A cluster consists of one or more nodes. Each cluster has a master node, which is automatically polled by the cluster. Master and subordinate nodes are in the scope of a cluster. Elasticsearch applies a decentralized model. It does not have a central node. Therefore, communicating with a node in a cluster is the same as communicating with the cluster.


Elasticsearch divides an index into multiple shards and distributes these shards across nodes, allowing you to search by using the index on any of the nodes. The number of shards for an index must be specified before the index has been created. After an index has been created, you can no longer change the number of shards for the index.


You can create multiple index replicas to enhance the fault tolerance of the system. A replica can be restored to a shard when the shard has been damaged or lost. Using replicas also improves the search performance. Search requests can be load balanced by Elasticsearch among these replicas.

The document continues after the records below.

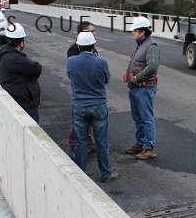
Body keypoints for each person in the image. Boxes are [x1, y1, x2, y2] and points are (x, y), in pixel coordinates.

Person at [67, 30, 118, 182]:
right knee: (101, 141)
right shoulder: (101, 62)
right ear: (93, 45)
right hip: (98, 105)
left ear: (78, 46)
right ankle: (106, 173)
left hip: (79, 105)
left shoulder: (71, 61)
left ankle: (81, 173)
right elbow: (106, 80)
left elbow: (70, 76)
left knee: (81, 141)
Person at [123, 16, 160, 160]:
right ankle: (140, 144)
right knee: (138, 117)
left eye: (135, 31)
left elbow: (152, 66)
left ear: (142, 32)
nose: (133, 33)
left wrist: (137, 78)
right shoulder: (141, 45)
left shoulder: (151, 46)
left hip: (144, 88)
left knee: (146, 118)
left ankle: (149, 147)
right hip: (136, 88)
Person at [0, 23, 42, 122]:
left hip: (18, 99)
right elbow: (37, 69)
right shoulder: (15, 58)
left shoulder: (6, 54)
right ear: (21, 43)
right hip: (24, 103)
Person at [67, 21, 98, 154]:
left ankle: (89, 143)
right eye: (92, 31)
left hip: (92, 91)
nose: (95, 33)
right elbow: (72, 72)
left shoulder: (93, 48)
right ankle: (75, 144)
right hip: (81, 91)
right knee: (80, 120)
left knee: (89, 120)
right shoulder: (74, 49)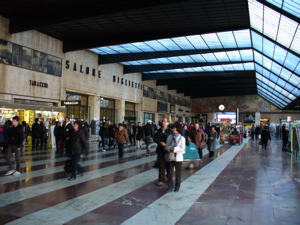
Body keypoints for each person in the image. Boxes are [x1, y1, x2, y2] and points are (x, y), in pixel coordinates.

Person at [165, 122, 185, 193]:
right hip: (170, 157)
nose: (172, 129)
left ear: (177, 129)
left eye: (174, 128)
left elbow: (182, 149)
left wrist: (174, 149)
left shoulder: (181, 138)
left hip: (178, 158)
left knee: (177, 173)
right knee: (169, 172)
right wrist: (169, 148)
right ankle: (170, 186)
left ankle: (177, 186)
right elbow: (166, 146)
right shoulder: (169, 137)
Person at [153, 117, 172, 186]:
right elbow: (155, 138)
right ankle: (161, 180)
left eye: (165, 121)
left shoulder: (170, 131)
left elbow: (171, 139)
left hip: (168, 150)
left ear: (168, 123)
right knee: (161, 165)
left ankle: (169, 178)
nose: (163, 122)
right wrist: (160, 142)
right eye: (162, 121)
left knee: (169, 165)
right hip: (160, 150)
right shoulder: (159, 130)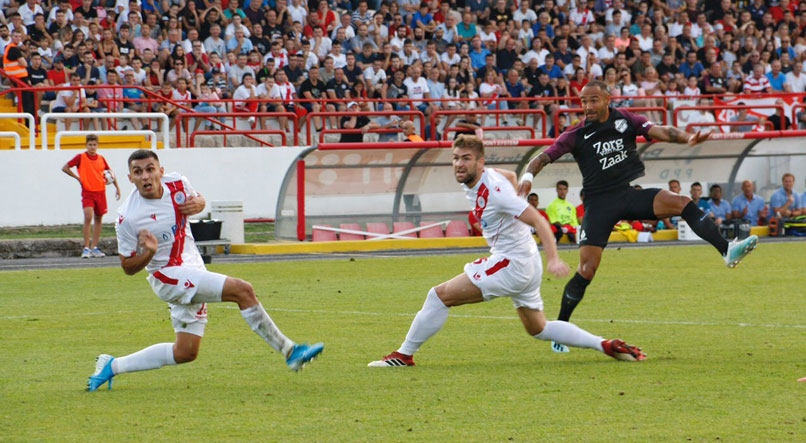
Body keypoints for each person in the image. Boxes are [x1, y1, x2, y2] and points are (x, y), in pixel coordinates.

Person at [516, 81, 759, 351]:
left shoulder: (626, 120)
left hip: (627, 194)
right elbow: (542, 157)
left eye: (593, 100)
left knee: (681, 202)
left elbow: (661, 130)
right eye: (583, 101)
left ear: (608, 99)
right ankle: (561, 331)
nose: (587, 107)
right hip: (598, 205)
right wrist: (527, 177)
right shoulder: (576, 134)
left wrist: (687, 138)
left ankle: (727, 251)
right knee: (587, 269)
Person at [368, 135, 646, 368]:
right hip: (524, 262)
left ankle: (403, 356)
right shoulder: (490, 177)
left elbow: (538, 220)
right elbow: (512, 175)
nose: (459, 164)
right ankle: (605, 345)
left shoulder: (495, 190)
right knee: (540, 329)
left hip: (512, 263)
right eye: (455, 158)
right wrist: (519, 186)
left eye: (465, 158)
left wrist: (555, 258)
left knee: (438, 296)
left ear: (480, 161)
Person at [87, 150, 324, 392]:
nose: (145, 176)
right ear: (130, 178)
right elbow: (127, 267)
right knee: (242, 290)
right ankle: (290, 351)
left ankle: (112, 365)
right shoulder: (128, 217)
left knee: (186, 352)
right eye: (138, 172)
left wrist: (199, 203)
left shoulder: (177, 182)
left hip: (192, 268)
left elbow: (198, 199)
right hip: (167, 276)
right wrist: (147, 253)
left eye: (150, 169)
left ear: (161, 170)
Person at [61, 134, 121, 259]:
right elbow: (65, 168)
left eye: (94, 145)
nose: (92, 147)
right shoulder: (81, 157)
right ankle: (86, 248)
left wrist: (117, 187)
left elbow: (110, 173)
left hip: (100, 191)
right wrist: (78, 178)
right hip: (88, 191)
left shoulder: (101, 158)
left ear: (97, 145)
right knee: (88, 216)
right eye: (90, 145)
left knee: (98, 219)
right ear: (86, 145)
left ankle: (95, 247)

Data recovery (or data redistribution) is the process of redistributing shards for a node to guarantee the integrity of data when the node joins or leaves a cluster, or when the node recovers from a failure.


A gateway is used to store snapshots of indexes. By default, an Elasticsearch node stores all the indexes in memory. When the node memory is full, the node saves the indexes to local disks for persistent storage. Index snapshots stored on a gateway can be restored after a cluster restarts for fault recovery, which is faster than reading indexes from local disks. Elasticsearch supports multiple types of gateways, including local file system, distributed file system, Hadoop HDFS, and Alibaba Cloud Object Storage Service (OSS).


discovery.zen is an automatic node discovery mechanism. Elasticsearch is a peer to peer (P2P) system that broadcasts to discover nodes. Nodes communicate with each other through multicast and P2P.


Transport is a method used for communication between nodes within a cluster, or between clusters and clients. By default, nodes communicate with each other over TCP. Elasticsearch also supports multiple transmission protocol plug-ins, including HTTP (JSON format), Thrift, Servlet, Memcached, and ZeroMQ.